Üç gün içinde itiraz etmediği için üçüncü kişinin istihkak iddiasını kabul etmiş sayılan alacaklının süresinden sonra yaptığı itiraz üzerine icra müdürlüğünce prosedürün işletilmesi icra mahkemesince de bu hususun gözden kaçırılarak takibin devamına ve istihkak iddia edenin yedi gün içinde dava açması için süre verilmesi sonucu dava açılması üç günlük hak düşürücü sürenin geçirilmiş olması ile doğan sonuçları ortadan kaldırmaz. Üçüncü kişinin istihkak iddiası alacaklı tarafından kabul edilmiş sayıldığından davacının dava açmakta hukuki yararı yoktur. Davanın reddi ile yargılama giderlerinin davacı üzerinde bırakılması gerekir. (21. HD. 07.3.2000 1930-1963 )
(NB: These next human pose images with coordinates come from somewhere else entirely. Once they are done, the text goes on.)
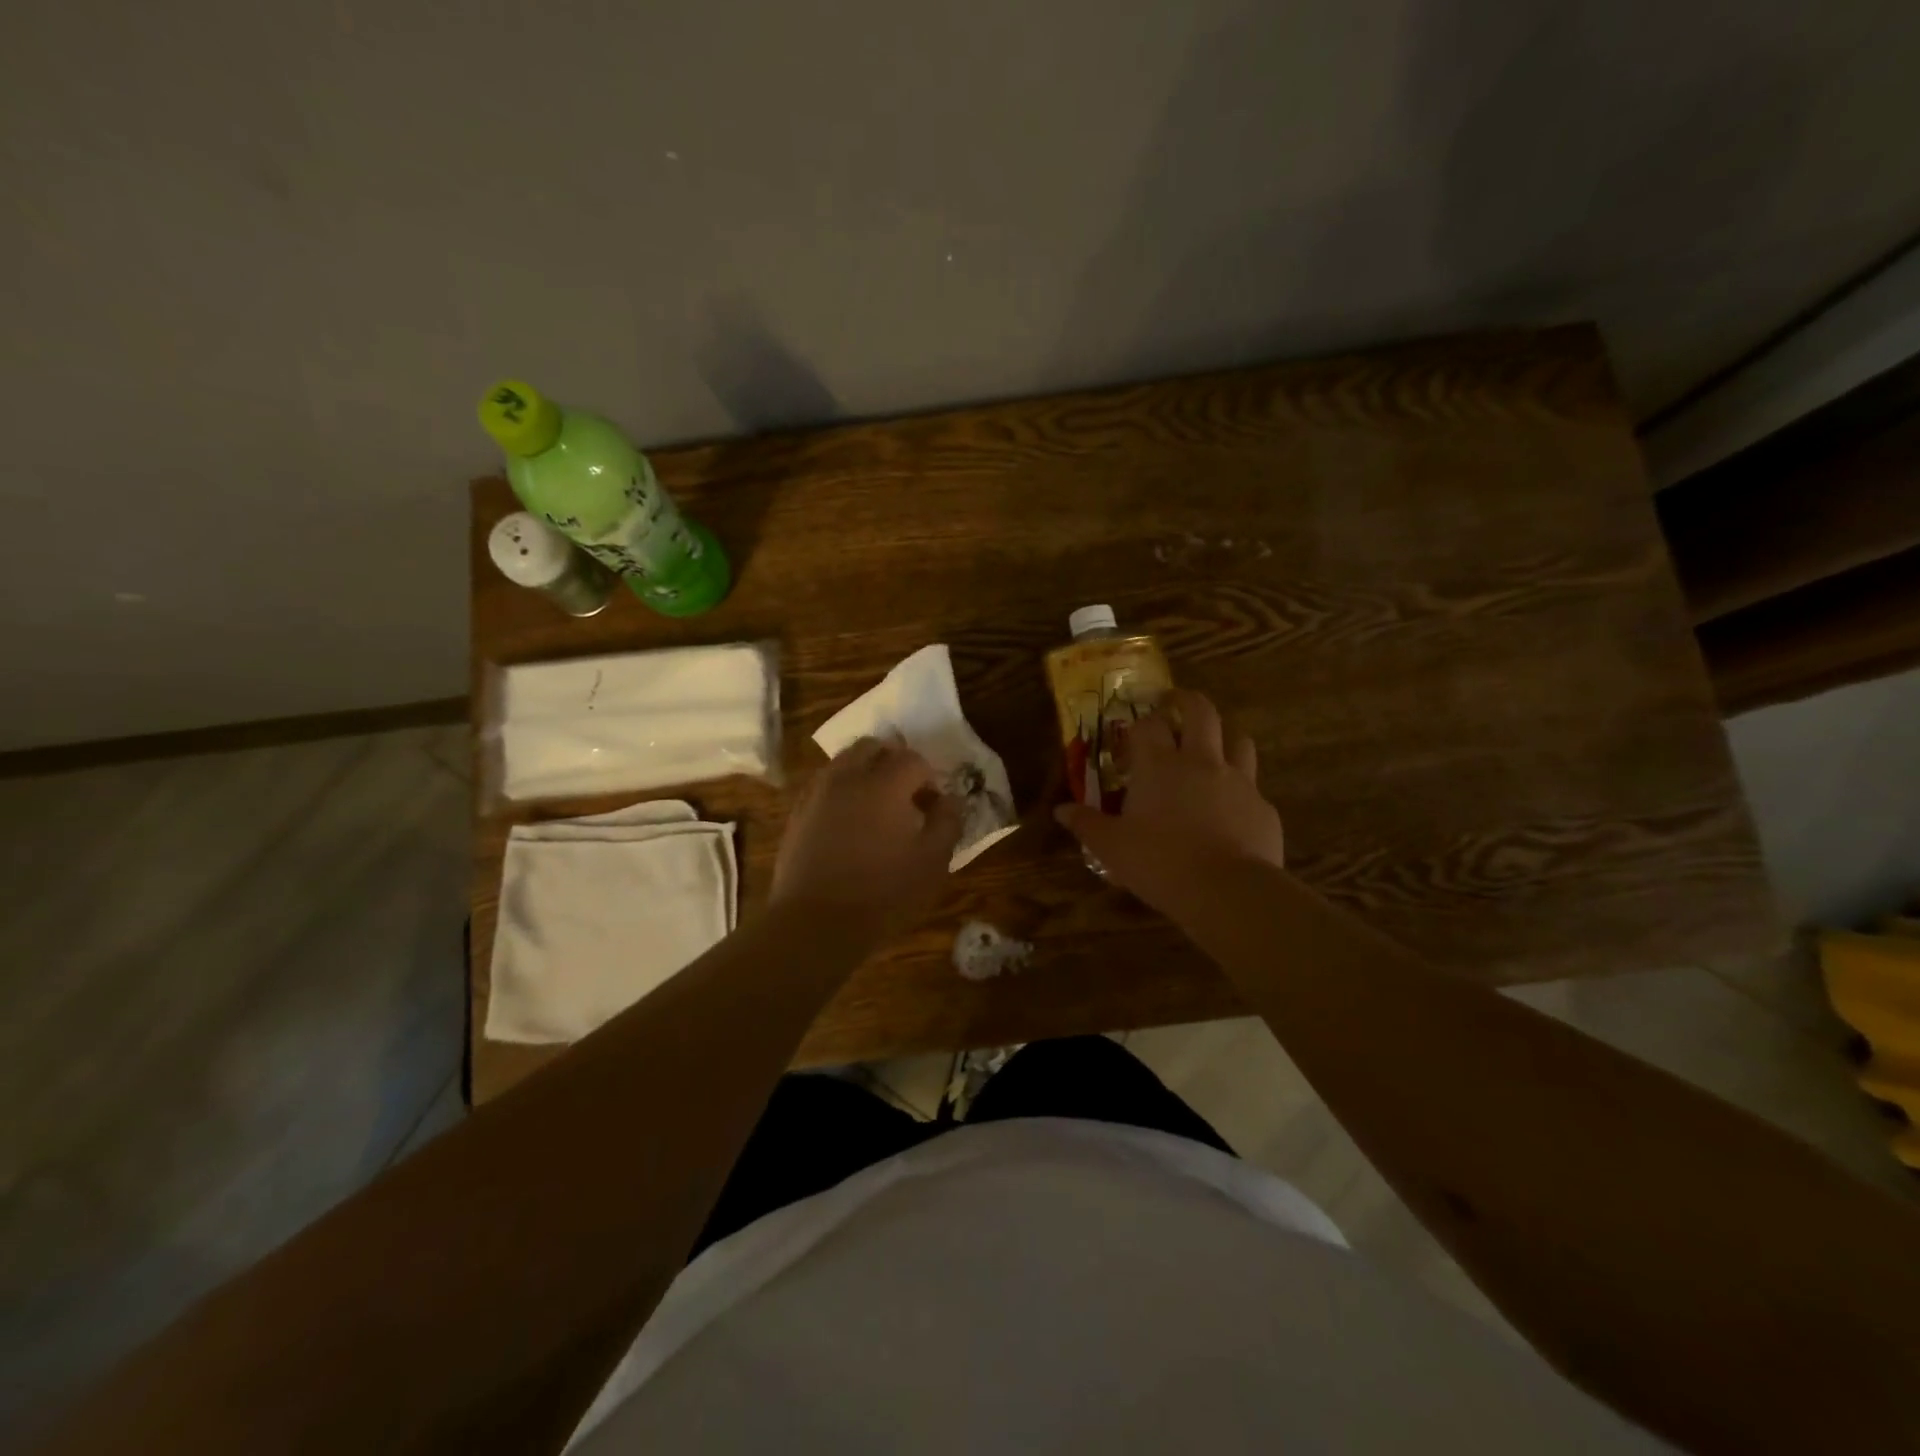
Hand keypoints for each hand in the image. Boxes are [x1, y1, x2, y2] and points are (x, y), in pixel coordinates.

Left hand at [771, 738, 964, 947]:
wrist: (814, 924)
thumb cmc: (882, 894)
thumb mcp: (932, 863)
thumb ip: (947, 823)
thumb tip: (950, 799)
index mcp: (884, 784)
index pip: (914, 759)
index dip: (930, 779)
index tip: (934, 807)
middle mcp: (847, 777)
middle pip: (873, 746)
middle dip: (894, 762)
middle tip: (907, 795)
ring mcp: (817, 793)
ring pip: (844, 762)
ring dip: (866, 772)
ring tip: (878, 808)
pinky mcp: (797, 813)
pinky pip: (824, 785)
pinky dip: (842, 790)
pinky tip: (850, 823)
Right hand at [1054, 689, 1284, 919]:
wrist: (1228, 892)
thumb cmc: (1160, 863)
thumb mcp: (1111, 847)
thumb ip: (1087, 824)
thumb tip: (1061, 810)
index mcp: (1159, 765)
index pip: (1147, 724)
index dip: (1138, 724)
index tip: (1131, 735)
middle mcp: (1201, 762)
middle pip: (1201, 712)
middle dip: (1187, 701)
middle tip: (1175, 705)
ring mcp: (1239, 781)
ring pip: (1238, 740)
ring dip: (1224, 738)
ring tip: (1211, 750)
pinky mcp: (1263, 807)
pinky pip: (1253, 787)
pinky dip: (1240, 790)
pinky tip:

İstihkak iddiasına alacaklı veya borçlu üç günlük sürede itiraz ederse icra müdürlüğünce icra dosyası icra mahkemesine gönderilir. İcra mahkemesi dosya üzerinden veya gerek görürse ilgilileri davet ederek duruşma yapmak sureti ile edineceği kanaate göre takibin devamına veya talikine karar verir.
İİK. 97 ve 99. maddelerinde yazılı prosedürü uygulayacak olan asıl takibin yapıldığı yer icra müdürlüğüdür. ( 12. HD. 22.12.2005 22335-25798 )
Talimat icra müdürlüğünün görevi haczi uygulayıp haciz tutanağını takibin yapıldığı icra müdürlüğüne göndermektir. ( 12. HD. 24.3.1999 2980-3926)
İcra mahkemesi istihkak iddiasının sırf satışı geri bırakma gayesi ile kötü niyetle yapıldığını kabul edecek ciddi deliller bulunması halinde takibin devamına karar verir. Takibin devamı kararı kesindir temyiz edilemez. ( İİK. 97/5)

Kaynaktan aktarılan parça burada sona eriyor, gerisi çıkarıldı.